Create a single hidden layer neural network model

In [None]:
model = Sequential()
model.add(Flatten(input_shape=(1,) + env.observation_space.shape))
model.add(Dense(16))
model.add(Activation('relu'))
model.add(Dense(nb_actions))
model.add(Activation('linear'))

In [None]:
print(model.summary())

Next you configure and compile our agent.

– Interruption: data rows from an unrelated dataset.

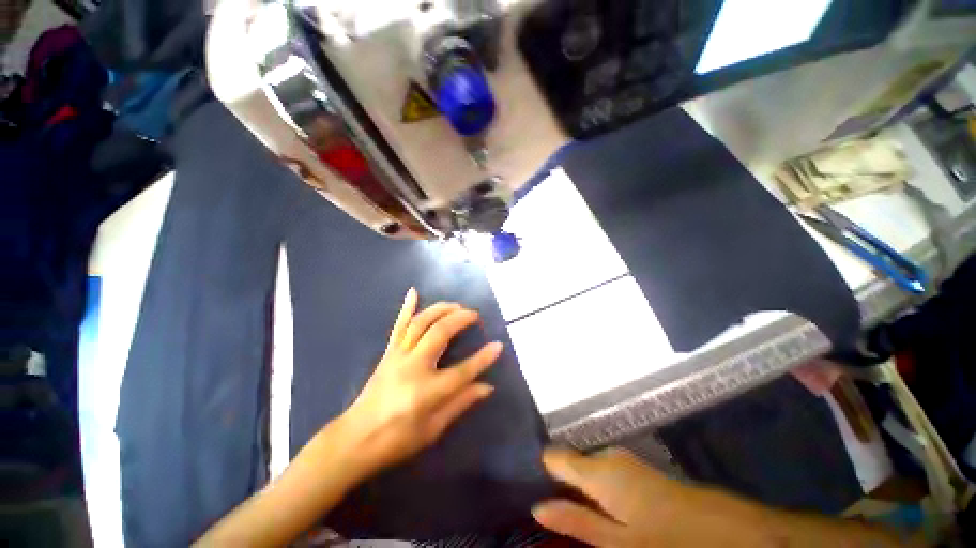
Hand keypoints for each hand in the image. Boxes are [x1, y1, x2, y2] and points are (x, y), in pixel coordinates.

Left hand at [339, 288, 502, 474]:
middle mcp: (413, 367)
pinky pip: (398, 325)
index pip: (463, 371)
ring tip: (456, 305)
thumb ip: (461, 403)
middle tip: (474, 315)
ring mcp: (398, 356)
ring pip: (421, 323)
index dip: (483, 358)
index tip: (498, 345)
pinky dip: (406, 307)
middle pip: (440, 333)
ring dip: (440, 309)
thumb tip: (487, 386)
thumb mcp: (433, 429)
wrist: (355, 439)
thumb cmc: (397, 440)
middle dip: (460, 320)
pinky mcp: (388, 352)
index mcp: (427, 392)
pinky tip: (413, 292)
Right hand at [532, 448, 772, 546]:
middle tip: (555, 517)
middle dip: (561, 487)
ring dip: (581, 492)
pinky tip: (605, 515)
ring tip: (578, 519)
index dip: (543, 473)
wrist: (730, 533)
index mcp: (600, 469)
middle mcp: (609, 457)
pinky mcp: (638, 473)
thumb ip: (575, 522)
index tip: (534, 492)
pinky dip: (599, 493)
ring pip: (589, 472)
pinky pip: (606, 477)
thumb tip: (537, 508)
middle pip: (572, 465)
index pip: (555, 457)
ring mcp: (625, 463)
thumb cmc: (670, 540)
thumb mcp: (617, 542)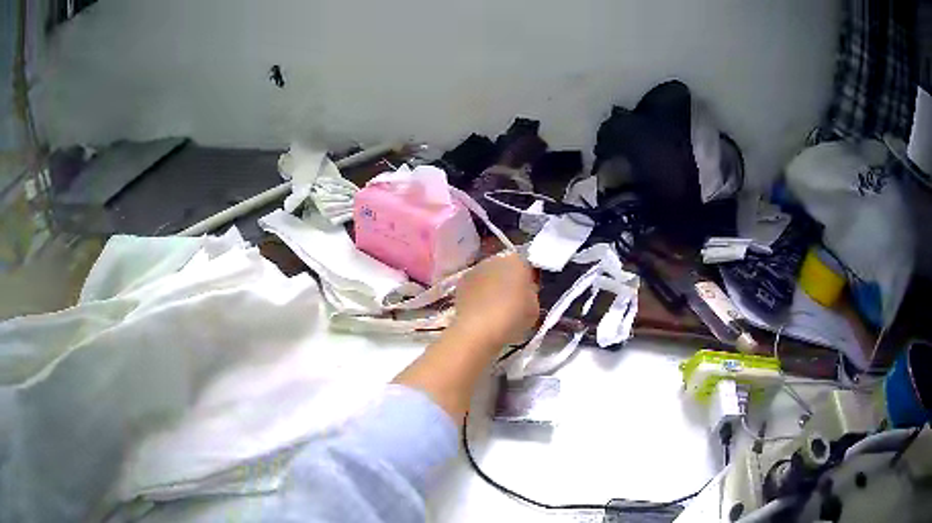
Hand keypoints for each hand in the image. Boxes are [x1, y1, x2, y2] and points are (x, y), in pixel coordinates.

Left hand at [452, 252, 539, 347]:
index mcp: (518, 261)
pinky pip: (475, 285)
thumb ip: (531, 293)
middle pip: (506, 267)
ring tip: (495, 306)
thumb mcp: (535, 307)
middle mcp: (496, 259)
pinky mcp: (461, 282)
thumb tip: (525, 291)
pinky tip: (481, 310)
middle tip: (513, 300)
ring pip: (489, 275)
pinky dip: (478, 293)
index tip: (530, 293)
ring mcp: (475, 269)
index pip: (527, 265)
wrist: (479, 330)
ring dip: (492, 285)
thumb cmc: (513, 316)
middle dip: (509, 280)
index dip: (529, 279)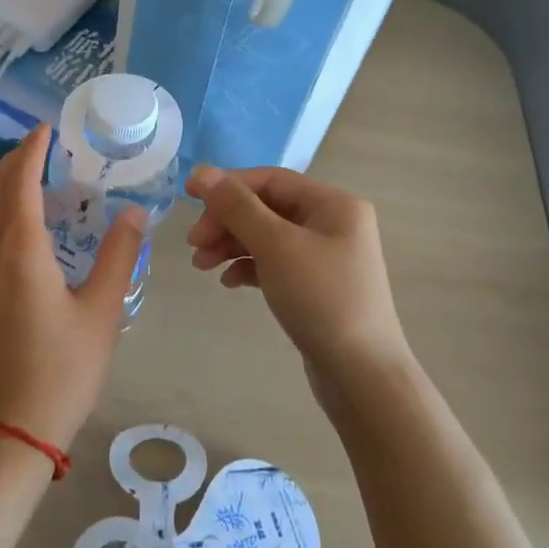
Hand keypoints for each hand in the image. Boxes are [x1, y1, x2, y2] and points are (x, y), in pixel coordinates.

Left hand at [0, 126, 146, 450]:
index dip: (29, 153)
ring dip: (2, 187)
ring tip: (31, 174)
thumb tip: (133, 211)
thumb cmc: (64, 369)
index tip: (45, 129)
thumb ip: (118, 255)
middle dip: (12, 163)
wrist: (13, 428)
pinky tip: (20, 223)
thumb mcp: (102, 311)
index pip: (18, 185)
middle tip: (40, 145)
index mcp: (20, 254)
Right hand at [186, 164, 416, 416]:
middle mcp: (333, 224)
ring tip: (201, 265)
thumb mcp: (275, 246)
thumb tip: (202, 173)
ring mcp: (325, 257)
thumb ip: (237, 207)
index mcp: (333, 204)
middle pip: (266, 208)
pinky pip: (274, 264)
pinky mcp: (316, 286)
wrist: (361, 374)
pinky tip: (229, 282)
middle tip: (193, 244)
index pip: (270, 180)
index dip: (227, 185)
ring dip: (231, 245)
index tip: (188, 198)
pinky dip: (248, 267)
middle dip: (226, 221)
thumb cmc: (321, 299)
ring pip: (267, 237)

Suggest you use the policy as Epsilon Greedy and you set the memory as Sequential Memory because you must to store the result of actions you Cart performed and the rewards it gets for each action.

In [None]:
policy = EpsGreedyQPolicy()

memory = SequentialMemory(limit=50000, 
                          window_length=1
                         )

dqn = DQNAgent(model=model, 
               nb_actions=nb_actions, 
               memory=memory, 
               nb_steps_warmup=1000, 
               target_model_update=1e-2, 
               policy=policy,
               enable_dueling_network=False,
               dueling_type='avg'
              )

dqn.compile(Adam(lr=1e-3), 
            metrics=['mae']
           )

Time to perform the training process.

In [None]:
try:
  dqn.fit(env, nb_steps=5000, visualize=True, verbose=2)
except:
  dqn.fit(env, nb_steps=5000, visualize=False, verbose=2)

In [None]:
try:
  dqn.test(env, nb_episodes=5, visualize=True, verbose=2)
except:
  dqn.test(env, nb_episodes=5, visualize=False, verbose=2)

## Done

In [None]:
import datetime
now = datetime.datetime.now()
print('Done!',str(now))

Your can now test the reinforcement learning model